Bryant: 'Honored to be invited to attend the final interment of an U.S. Army hero'

Bryant

Sen. Terri Bryant (R-Murphysboro) | senatorbryant.com

Sen. Terri Bryant (R-Murphysboro) | senatorbryant.com

Sen. Terri Bryant paid her respects to Sgt. Howard G. Malcolm on July 12 when the Korean War vet was laid to rest in Mt. Vernon. Sgt. Malcom had been reported missing in action during the Korean War.

"Honored to be invited to attend the final interment of an U.S. Army hero. Sgt Malcolm died in a Korean POW Camp 70 years ago. Today our country continues to identify our fallen and bring them home. RIP Sgt Malcolm," Bryant posted on Facebook.

A news report shared by the Defense Visual Information Service (DVIDS) notes that Malcolm was declared missing in action in December 1950, and he died in August 1951 at Prisoner of War Camp 5, in North Korea. He was “deemed non-recoverable” in 1955. But his story doesn’t end there. The Defense POW/MIA Accounting Agency (DPAA) identified the Sergeant’s remains on Oct. 25, 2022.

WSILTV reported that the identification was possible after the DPAA disinterred the remains of 652 Korean War Veterans in 2018, and that Malcolm was identified among those remains.

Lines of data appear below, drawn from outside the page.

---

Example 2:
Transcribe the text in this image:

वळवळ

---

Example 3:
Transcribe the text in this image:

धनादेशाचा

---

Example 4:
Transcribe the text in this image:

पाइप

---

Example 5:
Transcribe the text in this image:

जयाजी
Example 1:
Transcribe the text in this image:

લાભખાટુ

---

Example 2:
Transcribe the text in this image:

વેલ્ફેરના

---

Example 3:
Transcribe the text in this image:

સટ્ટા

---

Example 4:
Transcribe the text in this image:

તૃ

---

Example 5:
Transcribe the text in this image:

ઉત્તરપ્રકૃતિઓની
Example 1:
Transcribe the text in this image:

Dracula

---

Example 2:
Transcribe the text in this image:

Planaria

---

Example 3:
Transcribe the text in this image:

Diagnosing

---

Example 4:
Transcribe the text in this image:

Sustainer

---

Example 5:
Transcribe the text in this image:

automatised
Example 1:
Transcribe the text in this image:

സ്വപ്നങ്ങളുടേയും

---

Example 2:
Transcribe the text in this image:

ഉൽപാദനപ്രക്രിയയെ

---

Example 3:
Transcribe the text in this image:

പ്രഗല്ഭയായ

Malcolm was among the soldiers captured on Nov. 25, 1950, when “approximately 300,000 Chinese Communist Forces ‘volunteers’ suddenly and fiercely counter attacked after crossing the Yalu. The 2nd Infantry Division could not halt the CCF advance and was ordered to withdraw to defensive positions farther south. As the division pulled back from Kunu-ri toward Sunchon, it conducted an intense rearguard action and suffered heavy casualties. SGT Malcolm was captured by enemy forces on December 1, 1950,” according to his profile from the DPAA.

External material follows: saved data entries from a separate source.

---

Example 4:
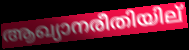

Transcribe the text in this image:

ആഖ്യാനരീതിയില്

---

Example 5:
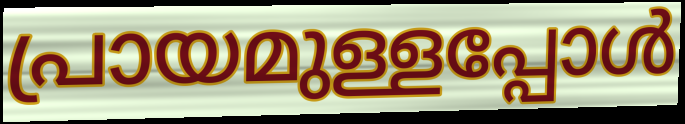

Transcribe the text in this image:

പ്രായമുള്ളപ്പോൾ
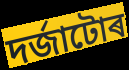
দৰ্জাটোৰ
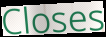
Closes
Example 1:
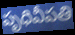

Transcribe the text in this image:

పృధివీపతి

Howard was honored with a police escort and procession from Salem, Ill., to the Bethel Memorial Cemetery, in Mt. Vernon, according to a July 7 Facebook post from the Mt. Vernon Police Department.

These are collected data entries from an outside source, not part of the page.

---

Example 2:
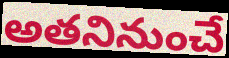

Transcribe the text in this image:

అతనినుంచే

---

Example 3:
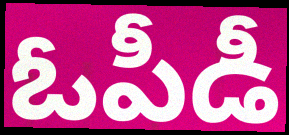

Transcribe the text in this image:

ఓపీడీ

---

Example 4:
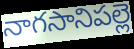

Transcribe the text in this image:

నాగసానిపల్లె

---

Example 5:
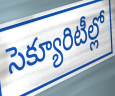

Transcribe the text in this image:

సెక్యూరిటీల్లో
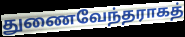
துணைவேந்தராகத்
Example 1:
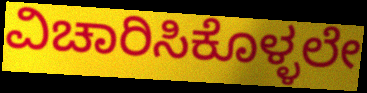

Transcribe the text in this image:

ವಿಚಾರಿಸಿಕೊಳ್ಳಲೇ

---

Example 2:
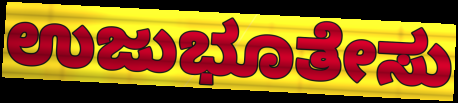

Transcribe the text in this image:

ಉಜುಭೂತೇಸು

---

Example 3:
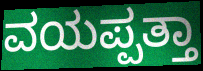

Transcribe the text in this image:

ವಯಪ್ಪತ್ತಾ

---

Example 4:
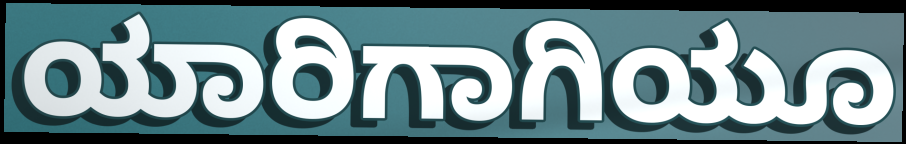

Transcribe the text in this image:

ಯಾರಿಗಾಗಿಯೂ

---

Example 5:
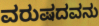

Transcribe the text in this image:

ವರುಷದವನು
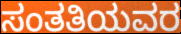
ಸಂತತಿಯವರ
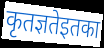
कृतज्ञतेइतका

Bryant joined the Illinois Senate in 2020 after six years in the House of Representatives. Between 1994 and 2014, Bryant worked at the Illinois Department of Corrections. Over the course of her career, she became the Public Service Administration at the Pinckneyville Correction Center and the DuQuoin Impact Incarceration Program. Her political work included two stints as a delegate to the Illinois Republican Convention in 2008 and 2012, before her election to the Illinois House of Representatives. Bryant lives in Murphysboro with her husband.